▶ **About this task**:
Pictures stay out of the output. Return exactly the lines below from the one with "neck: (330, 214)" down to the one with "right front paw: (147, 522)", both included, and nothing more.

(Human pose keypoint data)
[Start of Attachment]
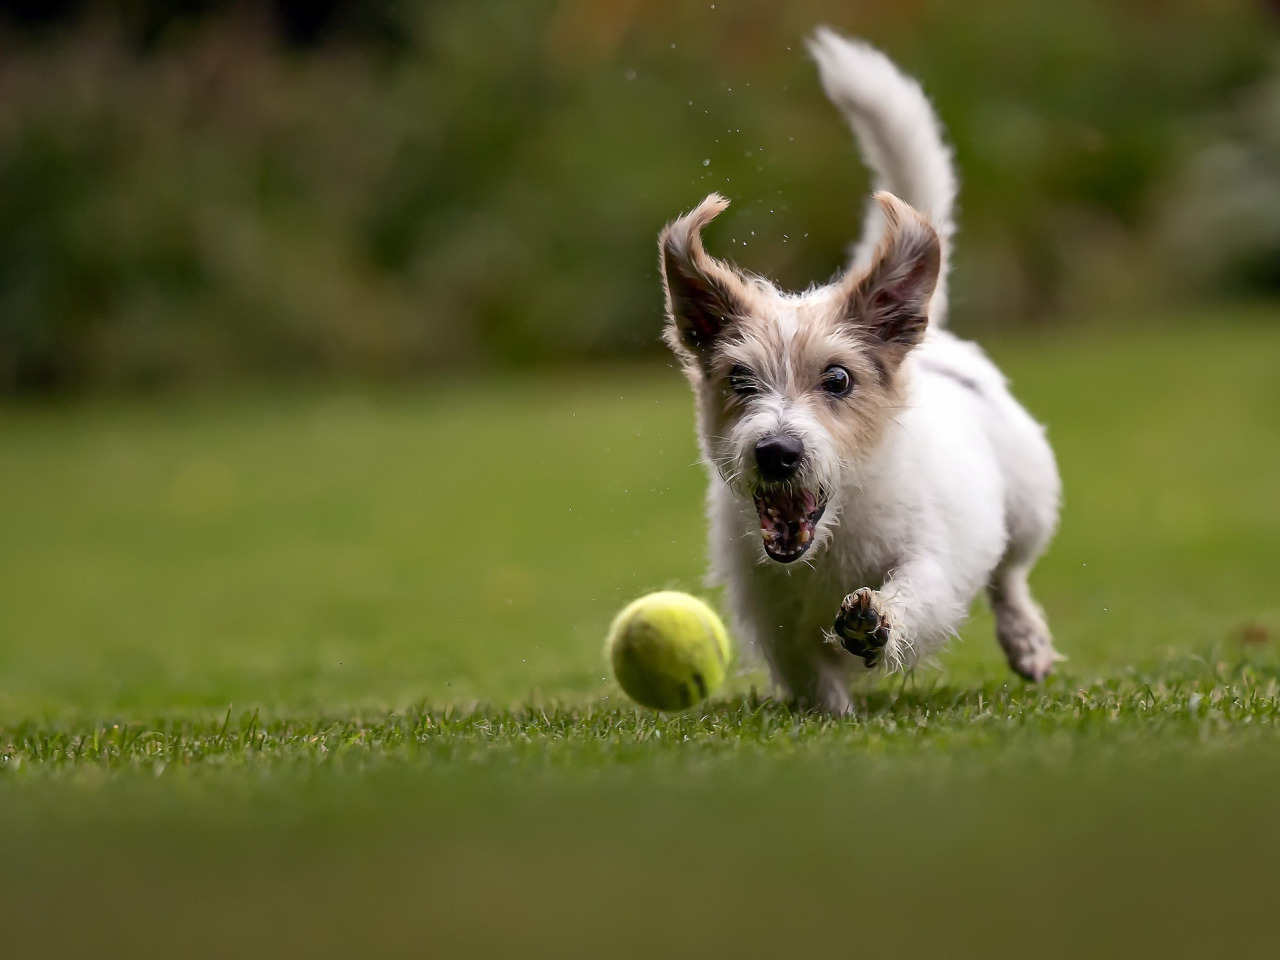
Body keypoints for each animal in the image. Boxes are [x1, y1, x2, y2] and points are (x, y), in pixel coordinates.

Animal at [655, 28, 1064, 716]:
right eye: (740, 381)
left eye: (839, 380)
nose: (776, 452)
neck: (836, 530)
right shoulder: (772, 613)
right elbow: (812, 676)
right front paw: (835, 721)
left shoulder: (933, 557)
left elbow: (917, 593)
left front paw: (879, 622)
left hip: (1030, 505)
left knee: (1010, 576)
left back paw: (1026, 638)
[End of Attachment]
[Start of Attachment]
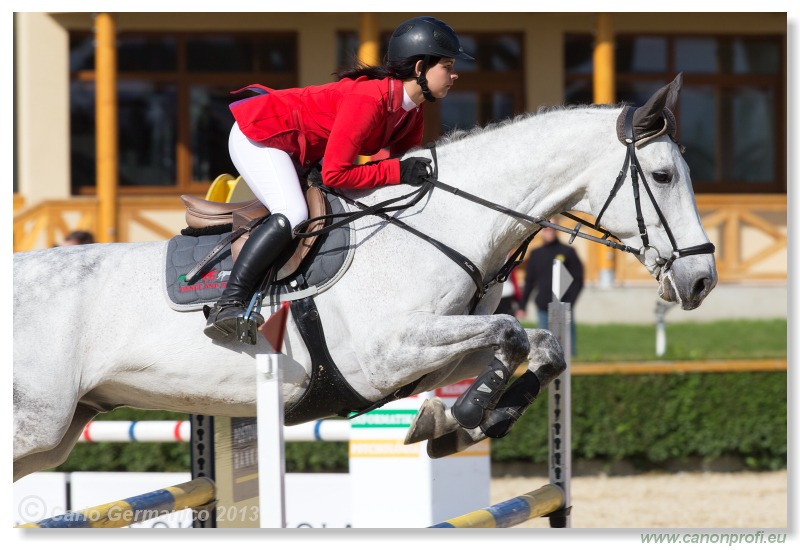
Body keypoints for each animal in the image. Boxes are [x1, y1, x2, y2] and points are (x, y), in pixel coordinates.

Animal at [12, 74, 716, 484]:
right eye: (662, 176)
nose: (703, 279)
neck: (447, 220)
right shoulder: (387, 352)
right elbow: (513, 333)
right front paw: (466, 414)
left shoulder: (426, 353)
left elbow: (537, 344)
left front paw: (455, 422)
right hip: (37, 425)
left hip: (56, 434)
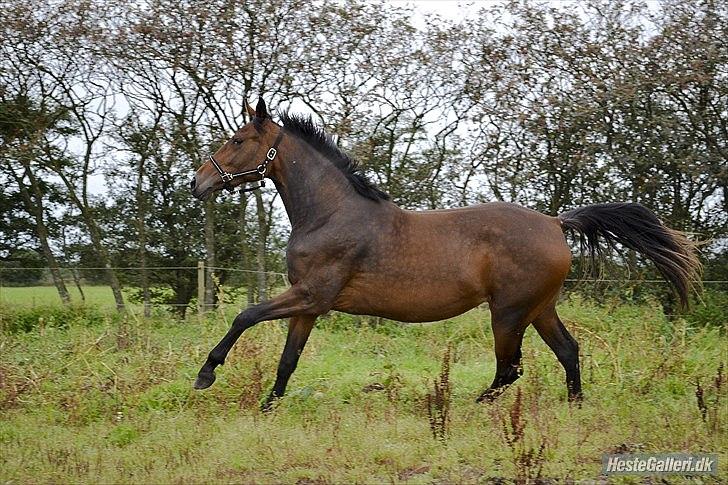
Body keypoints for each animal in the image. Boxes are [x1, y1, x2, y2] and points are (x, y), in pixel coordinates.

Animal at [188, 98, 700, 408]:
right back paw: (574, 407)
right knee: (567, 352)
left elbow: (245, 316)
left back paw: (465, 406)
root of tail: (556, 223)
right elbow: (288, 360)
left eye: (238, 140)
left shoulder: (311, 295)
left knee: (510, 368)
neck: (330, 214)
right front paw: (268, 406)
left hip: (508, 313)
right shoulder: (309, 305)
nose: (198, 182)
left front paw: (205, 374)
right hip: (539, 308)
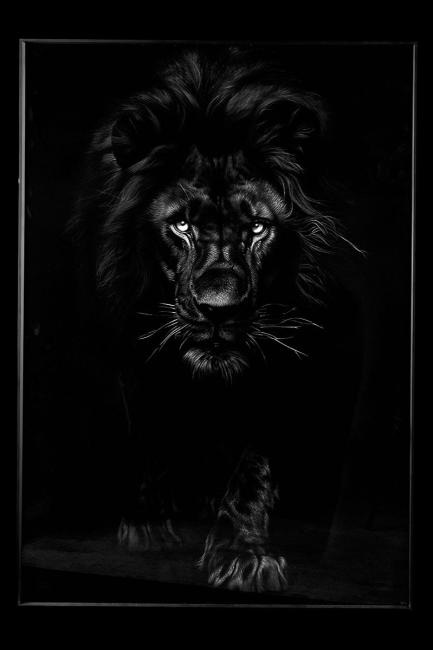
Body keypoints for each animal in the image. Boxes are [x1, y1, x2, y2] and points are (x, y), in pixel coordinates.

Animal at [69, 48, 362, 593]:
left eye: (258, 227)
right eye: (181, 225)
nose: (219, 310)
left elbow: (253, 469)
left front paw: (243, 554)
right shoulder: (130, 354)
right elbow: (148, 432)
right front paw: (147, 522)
[End of Attachment]
[Start of Attachment]
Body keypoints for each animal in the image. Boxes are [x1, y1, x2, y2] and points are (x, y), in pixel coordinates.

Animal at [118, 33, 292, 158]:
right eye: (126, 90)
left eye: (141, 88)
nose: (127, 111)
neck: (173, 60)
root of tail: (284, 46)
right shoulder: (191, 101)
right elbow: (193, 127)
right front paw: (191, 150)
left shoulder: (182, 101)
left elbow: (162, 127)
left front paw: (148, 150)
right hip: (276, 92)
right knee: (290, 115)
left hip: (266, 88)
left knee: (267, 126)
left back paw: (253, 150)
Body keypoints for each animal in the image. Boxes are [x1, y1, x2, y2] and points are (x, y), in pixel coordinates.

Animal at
[End of Attachment]
▶ **Response**:
neck: (330, 214)
right front paw: (268, 406)
left hip: (508, 313)
right shoulder: (309, 305)
nose: (198, 182)
left front paw: (205, 374)
right hip: (539, 308)
Body keypoints for each animal in the image. Boxes are [x1, y1, x2, y2] and points are (x, y), in pixel coordinates.

Animal at [69, 48, 362, 593]:
left eye: (258, 227)
right eye: (181, 225)
nose: (219, 310)
left elbow: (253, 469)
left front paw: (243, 554)
right shoulder: (130, 354)
right elbow: (148, 432)
right front paw: (147, 522)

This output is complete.